This is the mantra of Weight Watchers and my nutritionist. You're adopting a new way of eating that will stick forever, so says the brochure. This is not something you go on, and then go off of, and then later, go on again.

You don't want to lose the weight during the "diet" and then yo-yo it back on when you re-enter "real life." So, dear readers, this is not a "diet" that I appear to be on right now. Heavens to Betsy, no. You see, I am changing my habits and making a Brand New Me!

Uh, yeah. Can I let you in on a secret? When the flight attendant asks to turn everything off with an ON and OFF switch, the first thing I reach for is my diet.
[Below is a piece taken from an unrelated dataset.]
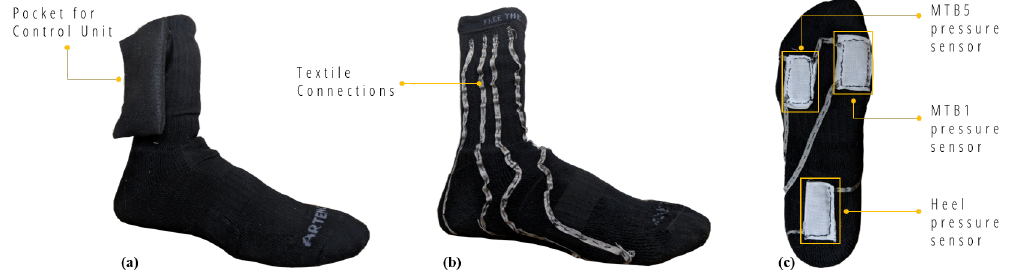
Figure 2. SWEET Sock sensing unit: ( a ) external view; ( b ) internal view of textile connections; ( c ) textile pressure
I am on a diet. Right now, as I write this. I weigh 233 pounds, down 2.4 from last week. I am actively not eating foods I would prefer to eat. I am choosing wisely, yes. I have set priorities and act upon them every time I choose or not choose what to eat or drink. This is all very mature and adult. But it's a diet and it sucks, it will always suck, diets suck, and for the record if anybody asks, I would waste my one wish just to visit a goddamn Cinnabon right now. Remember, you can't spell "diet" without "die mother@#$%* die."

The notion that I can retrain my mind to this new "lifestyle" is just as ridiculous as therapies to cure gayness or peace accords between Dog and Squirrel. I will never change into a spa-cuisine kind of eater. I will never choose edamame over taters. Turkey sandwiches are a good dieting value but they will always be the runner-up, never the prize.

The prize goes to any one of the sandwiches in HuffPost's recent Best Grilled Cheese In the US slideshow. (Christ on a Deep-Fried Cheese Stick, they're using macaroni and cheese as sandwich filler now!!!)

The notion that I can unfold a paper clip, stick the tip into my brain, and press the RESET button that will make me go cuckoo for Brussels' sprouts is insane.

I can tell you there are small items where dieting has altered my food preferences. Skim milk seems natural to me. My family loves SodaStream, and where we all used to live on Fresca and Trader Joe's sparkling lemon water, we prefer plain sparkling water now. But these are rounding errors not game changers.

One idea of "not a diet but a lifestyle" is this forced-fun pretense: the "You're gonna LOVE THIS!" pitch that nobody believes, not the person saying it, nor the person receiving it. When anybody tells me, "Don't think of what you're doing as a diet. Instead, you have to make it a lifestyle change," I always imagine what it must be like for a pregnant woman at the dinner table. Along comes a tap-tap-tap from the Baby Daddy's plate as his knife subtly points to her pile of uneaten vegetables. "You're eating for two," he chummily says. "Schmuck you," she singsongs back, or something that rhymes with that.

When other people claim to know what foods you'd prefer more than yourself and then force them on you, it's arrogant. When they tell you what foods you should prefer it's like arguing that you should prefer blue instead of your favourite color. And when it's packaged as a hard sell, it's a personal affront.

I'm on a diet. I'm trying to lose weight for personal reasons and when it comes off, I intend to keep it off. For the rest of my life. It will be hard because I'll be dieting when I would prefer to eat the things I love. It's going to suck for a long, long time. "Nothing tastes as good as thin feels!" Except for a deep fried macaroni and cheese and bacon sandwich.